Tradition used to be the domain of religious practice; in the 21st Century, the number of people self-identifying as “religious” is dropping, but the number of people baptized into Consumerism – at birth, it seems – shows no signs of decline. Two of Consumerism’s holy days have bracketed the weekend: Black Friday and Cyber Monday.
The worshipers on Friday flocked to Amazon to pay their respects – and, to leave an offering. Their $5 billion spike in Amazon revenues raised Amazon stock by almost $30/share; in the process, Bezos’ personal net worth exceeded $100 billion (that’s $100,000,000,000). Today’s Cyber Monday – dedicated to online shopping “deals” – will favor Amazon and lock his gains in place. Bill Gates and Warren Buffett are now in Jeff’s rearview mirror…
Bezos is on top the Forbes list, but he’s missing from the Gates & Buffett list: he has opted-out of their Giving Pledge: “a commitment by the world’s wealthiest individuals and families to dedicate the majority of their wealth to giving back.” (www.givingpledge.org)
There was a really rich guy who lived 3000 years ago: “King Solomon was richer and wiser than any other king in the world. They all consulted him, to hear the wisdom that God had given him.” (2 Chronicles 9:22-23). There was no Forbes list yet, but – had there been – he would have topped it.

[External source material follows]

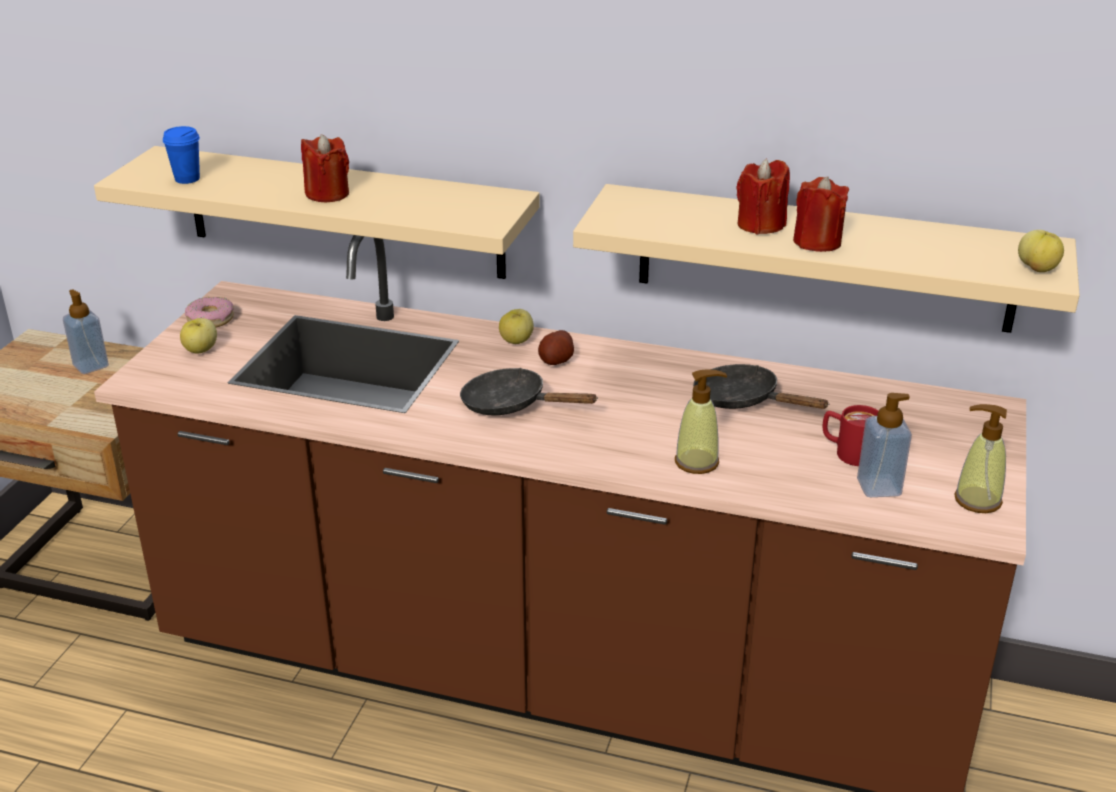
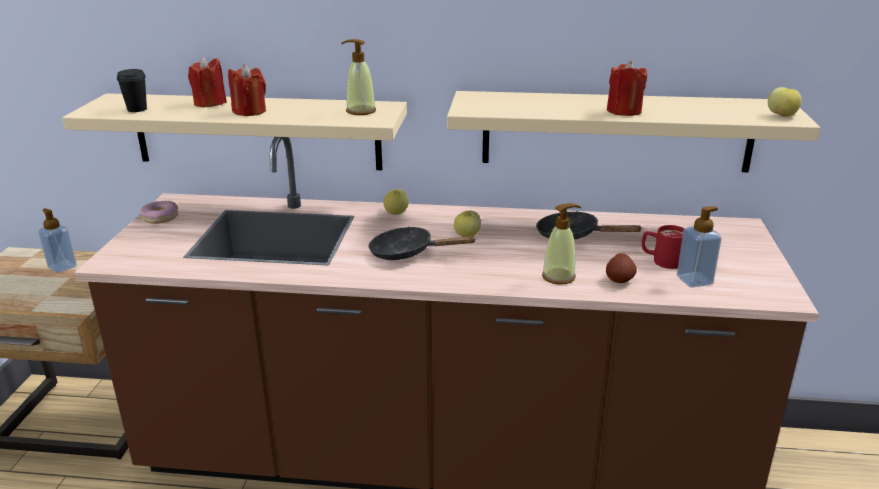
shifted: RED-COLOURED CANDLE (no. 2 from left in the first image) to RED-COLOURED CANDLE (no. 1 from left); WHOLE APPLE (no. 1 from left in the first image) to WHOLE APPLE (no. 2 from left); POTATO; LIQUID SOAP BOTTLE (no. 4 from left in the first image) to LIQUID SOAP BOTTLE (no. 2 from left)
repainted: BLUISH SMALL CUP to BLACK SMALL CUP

Solomon was wise; he knew that, even as the world’s richest man, he still needed something that money couldn’t buy. It drove him to pray: “Two things I ask of you, Lord; do not refuse me before I die: Keep falsehood and lies far from me; give me neither poverty nor riches, but give me only my daily bread. Otherwise, I may have too much and disown you and say, ‘Who is the Lord?’ Or I may become poor and steal, and so dishonor the name of my God.” (Proverbs 30:7-9).
Even wealth beyond measure cannot buy two things that are critical for life: truth – without smoke and mirrors – and a grip on reality. Rich guys need prayer…
“Give me only my daily bread.” The wealth portion that God allocates to every person varies based on capacity: “He gave to each one according to his ability: to one he gave five thousand gold coins, to another he gave two thousand, and to another he gave one thousand.” (Matthew 25:15). Then, he steps back to watch what they do with what they’ve been given.
Solomon knew that there were ditches on both sides of the wealth highway. On one side, the poverty ditch is where one crashes when they believe that they’ve been shortchanged in life, and plan to get justice through exploitation. Take what belongs to someone else, and call it “even.” That criminal cohort includes Bernie Sanders… and people who don’t tithe: “I ask you, is it right for a person to cheat God? Of course not, yet you are cheating me. ‘How?’ you ask. In the matter of tithes and offerings…” (Malachi 3:8). Shortchanging God is a Kingdom felony.
The ditch on the other side of the wealth highway is where high-functioning atheists end up. Affluence and faith can be like oil and water, separating over the question of how one became rich: “I may have too much and disown you and say, ‘Who is the Lord?’” The “self-made man” is in the ditch.
How do we stay on the highway, making progress toward our eternal destination? Avoiding the lies and staying in the lane are prayer requests, for sure. As we move into year-end calendar territory, here’s a cultural certainty: in December, you’ll write more checks than you deposit. Consumers and Christians both open their wallets for five weeks, and money takes wings…
Consumer spending makes Bezos rich the next day; Christian giving makes Christians rich on That Day: “After a long time the master of those servants returned and settled accounts with them.” (Matthew 25:19).
My prayer, for me: “Protect me from lies… and keep me out of the ditches…” How ‘bout you?